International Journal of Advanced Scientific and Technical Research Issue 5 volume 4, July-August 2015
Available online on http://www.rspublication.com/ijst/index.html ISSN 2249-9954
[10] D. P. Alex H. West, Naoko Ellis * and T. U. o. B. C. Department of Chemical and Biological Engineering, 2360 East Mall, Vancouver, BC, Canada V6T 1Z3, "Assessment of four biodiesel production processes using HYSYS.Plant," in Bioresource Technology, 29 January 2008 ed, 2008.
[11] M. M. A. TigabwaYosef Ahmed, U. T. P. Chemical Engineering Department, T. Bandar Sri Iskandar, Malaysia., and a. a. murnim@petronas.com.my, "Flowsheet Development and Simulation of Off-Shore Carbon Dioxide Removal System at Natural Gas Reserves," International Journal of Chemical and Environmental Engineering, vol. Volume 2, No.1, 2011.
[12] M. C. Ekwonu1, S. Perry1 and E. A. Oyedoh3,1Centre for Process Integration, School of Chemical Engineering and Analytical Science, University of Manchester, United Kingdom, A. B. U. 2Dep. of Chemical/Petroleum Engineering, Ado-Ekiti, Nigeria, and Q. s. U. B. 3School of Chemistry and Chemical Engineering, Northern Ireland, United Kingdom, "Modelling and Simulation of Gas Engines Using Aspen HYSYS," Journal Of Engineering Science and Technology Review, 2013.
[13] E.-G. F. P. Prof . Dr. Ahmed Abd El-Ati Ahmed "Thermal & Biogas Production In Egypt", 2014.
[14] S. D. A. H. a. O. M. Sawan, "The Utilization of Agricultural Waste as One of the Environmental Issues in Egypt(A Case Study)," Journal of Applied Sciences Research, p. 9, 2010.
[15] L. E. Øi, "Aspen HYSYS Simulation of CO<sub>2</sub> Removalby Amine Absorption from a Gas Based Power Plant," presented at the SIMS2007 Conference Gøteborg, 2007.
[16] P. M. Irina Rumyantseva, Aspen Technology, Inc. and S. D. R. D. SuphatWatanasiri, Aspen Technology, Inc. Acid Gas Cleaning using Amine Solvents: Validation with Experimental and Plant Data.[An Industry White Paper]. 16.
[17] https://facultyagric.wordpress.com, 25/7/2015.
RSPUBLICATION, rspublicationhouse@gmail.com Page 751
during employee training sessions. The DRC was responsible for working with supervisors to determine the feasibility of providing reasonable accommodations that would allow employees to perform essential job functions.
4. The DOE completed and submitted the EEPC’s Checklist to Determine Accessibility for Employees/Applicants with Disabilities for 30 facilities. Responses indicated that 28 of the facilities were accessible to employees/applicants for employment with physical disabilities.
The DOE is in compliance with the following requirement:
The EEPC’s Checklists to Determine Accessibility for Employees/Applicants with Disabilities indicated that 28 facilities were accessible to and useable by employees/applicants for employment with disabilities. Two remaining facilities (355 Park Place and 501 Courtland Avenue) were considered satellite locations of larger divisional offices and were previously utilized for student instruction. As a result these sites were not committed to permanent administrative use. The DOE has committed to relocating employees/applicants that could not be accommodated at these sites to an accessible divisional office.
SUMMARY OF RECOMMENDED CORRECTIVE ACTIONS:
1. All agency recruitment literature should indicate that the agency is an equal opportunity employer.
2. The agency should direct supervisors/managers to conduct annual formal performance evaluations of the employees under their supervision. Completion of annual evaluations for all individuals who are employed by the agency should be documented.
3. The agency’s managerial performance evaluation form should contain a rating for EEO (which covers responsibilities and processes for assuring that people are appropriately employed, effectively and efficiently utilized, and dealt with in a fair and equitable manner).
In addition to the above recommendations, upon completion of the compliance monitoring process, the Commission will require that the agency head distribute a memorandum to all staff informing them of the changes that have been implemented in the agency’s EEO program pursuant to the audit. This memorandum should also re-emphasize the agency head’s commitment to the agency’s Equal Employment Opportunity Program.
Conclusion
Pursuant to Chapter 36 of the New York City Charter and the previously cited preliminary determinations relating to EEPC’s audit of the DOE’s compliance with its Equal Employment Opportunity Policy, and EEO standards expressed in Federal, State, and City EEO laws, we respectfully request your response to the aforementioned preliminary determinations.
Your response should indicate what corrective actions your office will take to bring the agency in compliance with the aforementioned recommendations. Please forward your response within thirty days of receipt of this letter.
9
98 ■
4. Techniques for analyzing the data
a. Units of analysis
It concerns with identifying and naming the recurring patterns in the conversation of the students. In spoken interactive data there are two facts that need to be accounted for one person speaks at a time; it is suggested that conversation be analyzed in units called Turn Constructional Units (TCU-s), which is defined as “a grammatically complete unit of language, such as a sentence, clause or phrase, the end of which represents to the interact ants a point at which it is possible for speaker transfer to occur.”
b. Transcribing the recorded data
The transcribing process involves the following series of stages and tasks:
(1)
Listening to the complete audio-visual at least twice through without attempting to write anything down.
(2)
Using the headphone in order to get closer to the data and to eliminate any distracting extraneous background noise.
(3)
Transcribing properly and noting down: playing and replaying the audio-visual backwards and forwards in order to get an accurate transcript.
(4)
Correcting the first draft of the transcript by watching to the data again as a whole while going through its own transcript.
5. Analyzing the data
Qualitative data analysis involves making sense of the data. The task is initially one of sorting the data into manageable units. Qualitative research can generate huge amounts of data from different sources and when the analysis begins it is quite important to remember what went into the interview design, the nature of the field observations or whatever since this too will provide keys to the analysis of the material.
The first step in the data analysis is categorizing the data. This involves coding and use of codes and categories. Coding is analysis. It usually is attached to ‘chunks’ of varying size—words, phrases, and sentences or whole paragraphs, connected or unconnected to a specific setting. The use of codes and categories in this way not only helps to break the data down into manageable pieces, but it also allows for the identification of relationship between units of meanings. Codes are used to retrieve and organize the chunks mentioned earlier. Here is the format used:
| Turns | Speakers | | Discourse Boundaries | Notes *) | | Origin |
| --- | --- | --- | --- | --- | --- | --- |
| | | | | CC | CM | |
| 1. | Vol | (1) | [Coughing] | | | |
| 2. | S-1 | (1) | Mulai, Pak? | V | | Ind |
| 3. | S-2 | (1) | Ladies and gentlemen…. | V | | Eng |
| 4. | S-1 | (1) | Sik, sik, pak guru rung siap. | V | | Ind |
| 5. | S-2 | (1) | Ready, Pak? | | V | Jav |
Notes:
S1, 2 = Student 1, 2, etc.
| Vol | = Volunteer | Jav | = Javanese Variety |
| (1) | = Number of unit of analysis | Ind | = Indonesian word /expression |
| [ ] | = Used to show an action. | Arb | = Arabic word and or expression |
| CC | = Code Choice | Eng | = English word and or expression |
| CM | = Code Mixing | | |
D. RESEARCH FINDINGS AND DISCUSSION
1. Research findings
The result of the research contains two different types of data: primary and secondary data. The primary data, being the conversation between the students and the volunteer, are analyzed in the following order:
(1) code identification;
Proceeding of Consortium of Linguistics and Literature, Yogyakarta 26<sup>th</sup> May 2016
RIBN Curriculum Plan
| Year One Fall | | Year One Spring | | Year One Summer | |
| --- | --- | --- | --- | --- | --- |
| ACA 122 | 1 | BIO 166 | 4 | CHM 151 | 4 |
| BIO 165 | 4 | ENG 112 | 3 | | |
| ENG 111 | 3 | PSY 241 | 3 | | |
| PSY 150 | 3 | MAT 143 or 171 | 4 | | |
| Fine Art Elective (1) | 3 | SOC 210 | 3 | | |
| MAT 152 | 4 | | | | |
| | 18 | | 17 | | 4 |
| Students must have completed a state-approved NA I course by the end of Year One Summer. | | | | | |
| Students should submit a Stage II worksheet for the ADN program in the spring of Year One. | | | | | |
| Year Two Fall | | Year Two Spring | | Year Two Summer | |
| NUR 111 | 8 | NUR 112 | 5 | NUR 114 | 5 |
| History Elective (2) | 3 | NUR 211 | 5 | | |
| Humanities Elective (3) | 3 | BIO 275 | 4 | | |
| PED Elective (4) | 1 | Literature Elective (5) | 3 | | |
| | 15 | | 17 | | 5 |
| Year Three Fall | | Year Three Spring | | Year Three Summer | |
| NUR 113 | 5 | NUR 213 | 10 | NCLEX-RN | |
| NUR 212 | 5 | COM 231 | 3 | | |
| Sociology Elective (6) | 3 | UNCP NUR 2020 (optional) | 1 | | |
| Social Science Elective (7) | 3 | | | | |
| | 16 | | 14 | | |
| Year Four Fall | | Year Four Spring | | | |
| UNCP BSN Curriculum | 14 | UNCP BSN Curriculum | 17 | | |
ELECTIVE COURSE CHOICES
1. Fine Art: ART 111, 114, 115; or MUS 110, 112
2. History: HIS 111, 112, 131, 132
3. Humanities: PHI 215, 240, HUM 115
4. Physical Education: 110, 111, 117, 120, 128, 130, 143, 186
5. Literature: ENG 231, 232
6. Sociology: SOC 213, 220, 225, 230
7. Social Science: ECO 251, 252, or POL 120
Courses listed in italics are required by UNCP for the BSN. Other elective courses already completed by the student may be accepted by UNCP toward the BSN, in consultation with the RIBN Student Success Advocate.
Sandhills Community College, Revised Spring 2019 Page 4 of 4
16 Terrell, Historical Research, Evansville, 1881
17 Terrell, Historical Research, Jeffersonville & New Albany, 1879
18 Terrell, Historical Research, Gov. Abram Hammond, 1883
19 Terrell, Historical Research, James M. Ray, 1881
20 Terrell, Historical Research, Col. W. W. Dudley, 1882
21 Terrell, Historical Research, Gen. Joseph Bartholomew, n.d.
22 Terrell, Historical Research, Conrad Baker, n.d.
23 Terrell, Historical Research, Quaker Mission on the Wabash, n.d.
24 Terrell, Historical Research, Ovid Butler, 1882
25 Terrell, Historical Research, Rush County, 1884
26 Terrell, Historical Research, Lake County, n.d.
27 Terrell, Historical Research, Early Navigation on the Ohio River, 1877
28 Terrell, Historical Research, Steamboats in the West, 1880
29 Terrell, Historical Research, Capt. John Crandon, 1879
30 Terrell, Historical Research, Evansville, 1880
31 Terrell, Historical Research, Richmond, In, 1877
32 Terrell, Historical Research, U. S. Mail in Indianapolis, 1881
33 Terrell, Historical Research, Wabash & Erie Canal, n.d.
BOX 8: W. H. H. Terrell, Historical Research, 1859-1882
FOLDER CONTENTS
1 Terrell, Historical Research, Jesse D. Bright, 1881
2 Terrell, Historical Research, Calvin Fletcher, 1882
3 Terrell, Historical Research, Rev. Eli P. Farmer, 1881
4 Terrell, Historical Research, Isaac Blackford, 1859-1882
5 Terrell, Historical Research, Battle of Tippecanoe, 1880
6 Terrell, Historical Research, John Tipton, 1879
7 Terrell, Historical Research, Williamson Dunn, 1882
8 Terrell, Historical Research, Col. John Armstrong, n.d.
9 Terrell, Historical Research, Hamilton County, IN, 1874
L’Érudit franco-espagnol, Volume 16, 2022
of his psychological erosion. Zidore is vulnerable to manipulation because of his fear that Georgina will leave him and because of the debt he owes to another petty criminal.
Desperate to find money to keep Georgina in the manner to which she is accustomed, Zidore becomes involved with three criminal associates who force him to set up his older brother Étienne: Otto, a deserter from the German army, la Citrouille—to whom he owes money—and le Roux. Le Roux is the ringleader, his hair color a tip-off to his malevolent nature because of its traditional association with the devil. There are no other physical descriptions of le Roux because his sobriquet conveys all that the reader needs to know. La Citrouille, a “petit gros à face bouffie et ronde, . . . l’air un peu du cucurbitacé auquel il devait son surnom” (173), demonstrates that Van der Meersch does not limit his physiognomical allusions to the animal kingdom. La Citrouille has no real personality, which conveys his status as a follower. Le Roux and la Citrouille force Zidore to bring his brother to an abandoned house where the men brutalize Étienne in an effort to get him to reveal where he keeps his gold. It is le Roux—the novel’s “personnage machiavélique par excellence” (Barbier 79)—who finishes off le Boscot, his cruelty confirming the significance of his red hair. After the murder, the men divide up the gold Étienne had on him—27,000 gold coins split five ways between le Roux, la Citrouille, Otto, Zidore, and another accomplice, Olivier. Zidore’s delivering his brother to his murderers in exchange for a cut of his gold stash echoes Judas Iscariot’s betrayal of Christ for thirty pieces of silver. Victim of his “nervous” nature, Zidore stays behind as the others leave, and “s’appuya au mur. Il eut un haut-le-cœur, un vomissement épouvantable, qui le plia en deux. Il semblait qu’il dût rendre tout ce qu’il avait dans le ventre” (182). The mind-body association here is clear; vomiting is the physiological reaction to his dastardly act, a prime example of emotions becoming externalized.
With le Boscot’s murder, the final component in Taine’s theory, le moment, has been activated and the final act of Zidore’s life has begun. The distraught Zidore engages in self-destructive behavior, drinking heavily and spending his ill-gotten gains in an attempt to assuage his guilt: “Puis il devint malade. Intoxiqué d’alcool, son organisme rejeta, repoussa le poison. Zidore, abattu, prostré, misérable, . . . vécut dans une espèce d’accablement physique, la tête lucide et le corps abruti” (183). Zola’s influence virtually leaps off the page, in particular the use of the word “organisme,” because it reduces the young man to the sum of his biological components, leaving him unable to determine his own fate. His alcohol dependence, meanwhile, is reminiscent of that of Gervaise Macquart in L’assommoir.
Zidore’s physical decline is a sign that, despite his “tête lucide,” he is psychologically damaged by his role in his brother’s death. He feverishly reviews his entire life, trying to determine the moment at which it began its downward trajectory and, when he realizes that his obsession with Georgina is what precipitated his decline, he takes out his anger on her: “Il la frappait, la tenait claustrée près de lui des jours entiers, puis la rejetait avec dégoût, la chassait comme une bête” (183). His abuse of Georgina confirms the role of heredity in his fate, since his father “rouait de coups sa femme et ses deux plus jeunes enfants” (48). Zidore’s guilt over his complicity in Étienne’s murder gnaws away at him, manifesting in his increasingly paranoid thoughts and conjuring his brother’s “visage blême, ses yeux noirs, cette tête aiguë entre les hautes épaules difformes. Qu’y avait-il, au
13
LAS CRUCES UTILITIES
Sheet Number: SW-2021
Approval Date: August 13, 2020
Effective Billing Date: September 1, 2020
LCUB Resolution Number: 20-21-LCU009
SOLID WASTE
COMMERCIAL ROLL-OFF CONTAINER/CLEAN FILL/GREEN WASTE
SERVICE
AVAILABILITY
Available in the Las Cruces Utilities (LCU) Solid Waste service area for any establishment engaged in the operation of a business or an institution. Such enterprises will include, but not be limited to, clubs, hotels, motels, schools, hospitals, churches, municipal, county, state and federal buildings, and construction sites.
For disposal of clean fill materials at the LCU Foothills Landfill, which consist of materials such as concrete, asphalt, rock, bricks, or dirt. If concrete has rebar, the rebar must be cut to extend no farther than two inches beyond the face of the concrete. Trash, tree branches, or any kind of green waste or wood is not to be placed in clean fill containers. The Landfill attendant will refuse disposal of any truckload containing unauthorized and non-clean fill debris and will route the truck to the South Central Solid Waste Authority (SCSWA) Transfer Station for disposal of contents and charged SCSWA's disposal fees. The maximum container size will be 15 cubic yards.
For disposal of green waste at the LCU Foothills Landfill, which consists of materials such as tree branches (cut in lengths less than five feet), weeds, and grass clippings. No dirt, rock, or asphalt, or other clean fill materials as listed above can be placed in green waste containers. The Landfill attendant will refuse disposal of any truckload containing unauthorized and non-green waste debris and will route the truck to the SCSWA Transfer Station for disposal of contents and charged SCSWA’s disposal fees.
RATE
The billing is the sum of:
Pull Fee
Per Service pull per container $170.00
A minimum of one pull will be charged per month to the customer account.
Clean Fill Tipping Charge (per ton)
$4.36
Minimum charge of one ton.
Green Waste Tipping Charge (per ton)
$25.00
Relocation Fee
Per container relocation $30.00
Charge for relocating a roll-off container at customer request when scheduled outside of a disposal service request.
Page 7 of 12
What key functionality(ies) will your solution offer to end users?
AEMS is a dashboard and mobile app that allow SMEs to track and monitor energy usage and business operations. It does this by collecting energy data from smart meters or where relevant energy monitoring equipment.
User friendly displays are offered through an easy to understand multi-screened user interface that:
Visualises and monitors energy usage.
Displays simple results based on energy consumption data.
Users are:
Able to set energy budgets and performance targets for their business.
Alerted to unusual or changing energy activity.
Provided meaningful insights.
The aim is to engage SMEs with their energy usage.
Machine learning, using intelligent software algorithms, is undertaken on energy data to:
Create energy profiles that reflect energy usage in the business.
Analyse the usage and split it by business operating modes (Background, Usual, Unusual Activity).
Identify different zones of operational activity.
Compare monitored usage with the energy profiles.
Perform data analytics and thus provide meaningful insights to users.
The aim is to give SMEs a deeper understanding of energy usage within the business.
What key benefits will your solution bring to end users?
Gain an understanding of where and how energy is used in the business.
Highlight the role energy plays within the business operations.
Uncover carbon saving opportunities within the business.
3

Your goal ->
Transcribe each line of the data above, unaltered, from the one where "[17] https://facultyagric.wordpress.com, 25/7/2015." appears to the one where "during employee training" appears, inclusive of both.

Problem solution ->
[17] https://facultyagric.wordpress.com, 25/7/2015.
RSPUBLICATION, rspublicationhouse@gmail.com Page 751
during employee training sessions. The DRC was responsible for working with supervisors to determine the feasibility of providing reasonable accommodations that would allow employees to perform essential job functions.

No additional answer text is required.